Dengan ontelnya yang sudah usang, lelaki paruh baya itu berusaha
menjajakan dagangannya, dari satu warung ke warung lainnya yang berjarak
30-an kilometer. Kelebatan kendaraan bermotor roda dua yang
disaksikannya berseliweran tiap hari di hadapannya, sama sekali tak
memikat di hatinya. Laju sepeda motor yang tentu lebih cepat dibanding
sepeda tuanya, sama sekali tidak menggiurkannya. Dia lebih asyik
menikmati ontelnya yang sudah berjasa menghidupi anak dan istrinya
selama belasan tahun dengan berjualan kerupuk itu.
Langkah
sepedanya yang pelan, ternyata mewujud pula dalam perilakunya yang kalem
dan tenang. Itulah yang terjadi manakala waktu shalat tiba, Zhuhur atau
Ashar. Entah kerupuknya masih menggunung setinggi 1,5 meter, maupun
setengahnya, dia selalu singgah di masjid. Bahkan, lima atau 10 menit
sebelum tiba waktu shalat, dia sudah duduk tafakur di rumah Allah itu,
menanti azan dikumandangkan. Sesungging senyum, dia tebarkan manakala
berjumpa dengan orang lain. Dari perilakunya, sama sekali tak terlihat
gaya orang yang sedang dikejar setoran.
Setelah menunaikan
shalat, biasanya seusai shalat Zhuhur, lalu bakdiah Zhuhur, dia
mengambil posisi di sudut masjid. Kemudian pria yang rambutnya sebagian
telah memutih itu pun merebahkan tubuhnya seenaknya. Tidur, berbantalkan
handuk kecil yang biasa melingkari lehernya. Kalau ada kipas angin
masjid yang dihidupkan, biasanya dia mengambil tempat di bawahnya.
Mungkin agar terasa lebih sejuk dan membangkitkan pulasnya tidur.
Tapi,
dia sendiri tak pernah kelihatan menghidupkan kipas angin tersebut. Dia
menyadari benar etika seorang musafir, kendati jamaah atau mukimin di
situ sudah menganggap dia sebagai bagian dari jamaah masjid, karena
seringnya ikut shalat berjamaah, terutama Zhuhur dan Ashar.
Setelah
shalat dan tubuh kembali fresh, dia kembali mengayuh sepedanya untuk
mencari karunia Ilahi di muka bumi. Entah, berapa warung lagi yang harus
dia datangi dan tawari kerupuknya. Jam berapa pula dia kembali pulang,
menemui keluarga tercintanya.
Selain lelaki ini telah berjasa
pada negeri, yang telah menciptakan lapangan pekerjaan, meski hanya
untuk dirinya sendiri. Namun, pelajaran yang tak kurang nilainya adalah
bagaimana dia membingkai dan meramu hidup ini dengan indahnya.

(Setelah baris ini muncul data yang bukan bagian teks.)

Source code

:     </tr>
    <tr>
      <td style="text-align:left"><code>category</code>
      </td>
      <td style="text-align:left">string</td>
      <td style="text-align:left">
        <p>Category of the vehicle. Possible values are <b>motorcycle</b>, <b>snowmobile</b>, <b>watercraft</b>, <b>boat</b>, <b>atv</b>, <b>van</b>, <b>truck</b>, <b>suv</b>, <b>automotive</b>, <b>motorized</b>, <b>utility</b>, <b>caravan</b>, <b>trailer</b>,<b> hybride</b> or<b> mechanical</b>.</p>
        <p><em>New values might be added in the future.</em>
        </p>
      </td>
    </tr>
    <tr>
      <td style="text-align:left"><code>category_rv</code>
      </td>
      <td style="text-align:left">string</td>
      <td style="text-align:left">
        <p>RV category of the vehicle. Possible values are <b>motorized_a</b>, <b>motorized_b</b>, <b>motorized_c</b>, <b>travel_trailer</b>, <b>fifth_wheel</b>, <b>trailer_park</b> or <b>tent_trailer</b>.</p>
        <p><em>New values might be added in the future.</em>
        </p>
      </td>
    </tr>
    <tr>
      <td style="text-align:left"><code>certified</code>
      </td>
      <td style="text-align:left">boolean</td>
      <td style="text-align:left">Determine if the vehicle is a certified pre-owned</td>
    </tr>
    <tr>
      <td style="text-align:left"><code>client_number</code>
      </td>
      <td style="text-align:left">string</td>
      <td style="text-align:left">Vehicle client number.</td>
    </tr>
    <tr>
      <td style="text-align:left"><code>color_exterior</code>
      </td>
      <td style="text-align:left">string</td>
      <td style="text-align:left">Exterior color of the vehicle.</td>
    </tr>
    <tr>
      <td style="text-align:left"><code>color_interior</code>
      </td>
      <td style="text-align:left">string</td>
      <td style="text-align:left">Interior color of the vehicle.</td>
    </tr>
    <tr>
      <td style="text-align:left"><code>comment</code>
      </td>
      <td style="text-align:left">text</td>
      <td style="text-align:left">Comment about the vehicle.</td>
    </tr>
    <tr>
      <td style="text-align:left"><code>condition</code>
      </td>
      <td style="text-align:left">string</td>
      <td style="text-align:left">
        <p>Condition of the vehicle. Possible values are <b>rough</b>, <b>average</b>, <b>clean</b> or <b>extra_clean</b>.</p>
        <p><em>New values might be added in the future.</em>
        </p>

Bagaimana dia merangkai aktivitas hariannya menjadi sebuah paduan
harmoni yang manis dalam konteks ibadahnya pada Allah, baik secara
vertikal maupun horizontal.
Lelaki sederhana ini mengajarkan
banyak hal; tentang kesederhanaan, tawakal, sikap tidak tergopoh-gopoh
(karena itu datang dari setan), tidur siang agar bisa qiyamullail
(bangun malam), shalat di awal waktu dan berjamaah, serta tentang
manajemen waktu. Banyak ayat Alquran yang menerangkan pentingnya hal-hal
tersebut di atas. Salah satunya surah al-Ashr yang bercerita soal
waktu.
Ketika banyak orang kacau-balau dan tidak tepat waktu
dalam shalatnya, dengan dalih banyak pekerjaan atau waktu mepet, lelaki
sederhana ini justru piawai sekali dalam menjadikan waktu-waktu shalat
sebagai pemandu dari aktivitas hariannya.